** Extracted data **
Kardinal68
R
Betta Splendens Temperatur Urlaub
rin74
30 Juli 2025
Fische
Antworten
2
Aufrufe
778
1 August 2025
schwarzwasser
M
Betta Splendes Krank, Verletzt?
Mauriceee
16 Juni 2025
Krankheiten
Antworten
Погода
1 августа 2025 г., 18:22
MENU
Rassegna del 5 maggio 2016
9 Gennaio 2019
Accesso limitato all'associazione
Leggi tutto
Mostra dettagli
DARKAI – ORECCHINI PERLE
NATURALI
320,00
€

* * *

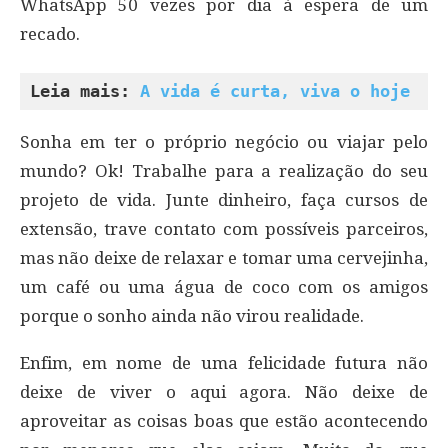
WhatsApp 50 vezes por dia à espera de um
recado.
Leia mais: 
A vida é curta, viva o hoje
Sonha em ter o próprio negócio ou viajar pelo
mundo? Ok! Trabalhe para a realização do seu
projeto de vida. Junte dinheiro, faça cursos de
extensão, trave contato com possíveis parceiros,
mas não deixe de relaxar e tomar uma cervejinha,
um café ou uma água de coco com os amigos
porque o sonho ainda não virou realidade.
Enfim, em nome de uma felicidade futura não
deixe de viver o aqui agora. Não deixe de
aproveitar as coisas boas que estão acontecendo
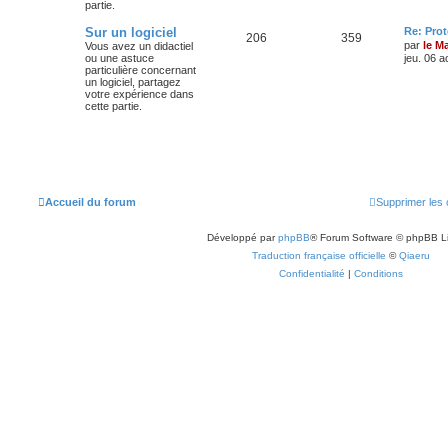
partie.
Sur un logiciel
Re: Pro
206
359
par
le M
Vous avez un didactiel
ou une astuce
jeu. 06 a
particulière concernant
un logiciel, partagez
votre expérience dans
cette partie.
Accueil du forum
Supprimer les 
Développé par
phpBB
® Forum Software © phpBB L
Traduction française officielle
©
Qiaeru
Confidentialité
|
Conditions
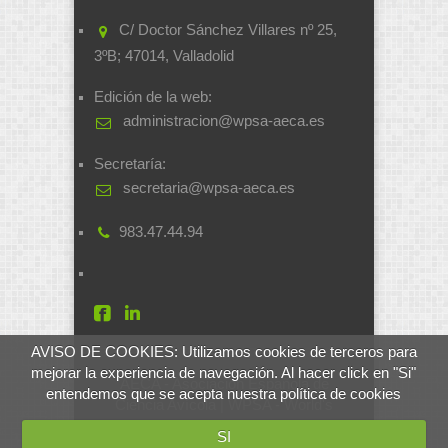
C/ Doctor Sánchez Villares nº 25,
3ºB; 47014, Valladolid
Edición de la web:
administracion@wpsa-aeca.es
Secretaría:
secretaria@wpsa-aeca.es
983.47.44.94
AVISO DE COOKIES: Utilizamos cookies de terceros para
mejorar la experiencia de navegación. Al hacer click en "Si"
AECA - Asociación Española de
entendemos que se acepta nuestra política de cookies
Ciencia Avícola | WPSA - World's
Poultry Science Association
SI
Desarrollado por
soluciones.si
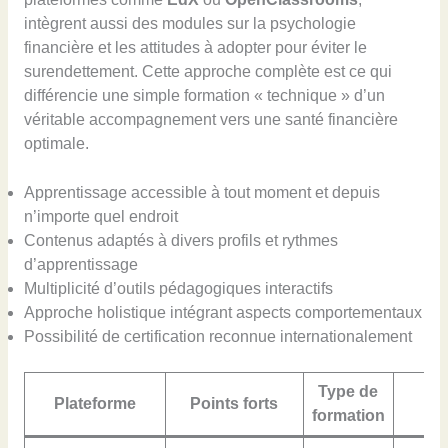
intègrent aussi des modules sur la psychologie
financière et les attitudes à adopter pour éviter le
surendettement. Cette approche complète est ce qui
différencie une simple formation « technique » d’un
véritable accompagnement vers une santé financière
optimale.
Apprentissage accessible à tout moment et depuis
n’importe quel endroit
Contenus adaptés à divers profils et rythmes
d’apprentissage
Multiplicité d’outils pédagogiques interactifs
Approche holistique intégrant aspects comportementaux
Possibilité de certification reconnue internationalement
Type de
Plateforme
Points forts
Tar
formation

** Assignment **
In the listing above, find the line containing "Développé par" and the line containing "mejorar la experiencia", then print exactly those two lines and every line between them, minus the pictures.

** Solution to the exercise **
Développé par
phpBB
® Forum Software © phpBB L
Traduction française officielle
©
Qiaeru
Confidentialité
|
Conditions
C/ Doctor Sánchez Villares nº 25,
3ºB; 47014, Valladolid
Edición de la web:
administracion@wpsa-aeca.es
Secretaría:
secretaria@wpsa-aeca.es
983.47.44.94
AVISO DE COOKIES: Utilizamos cookies de terceros para
mejorar la experiencia de navegación. Al hacer click en "Si"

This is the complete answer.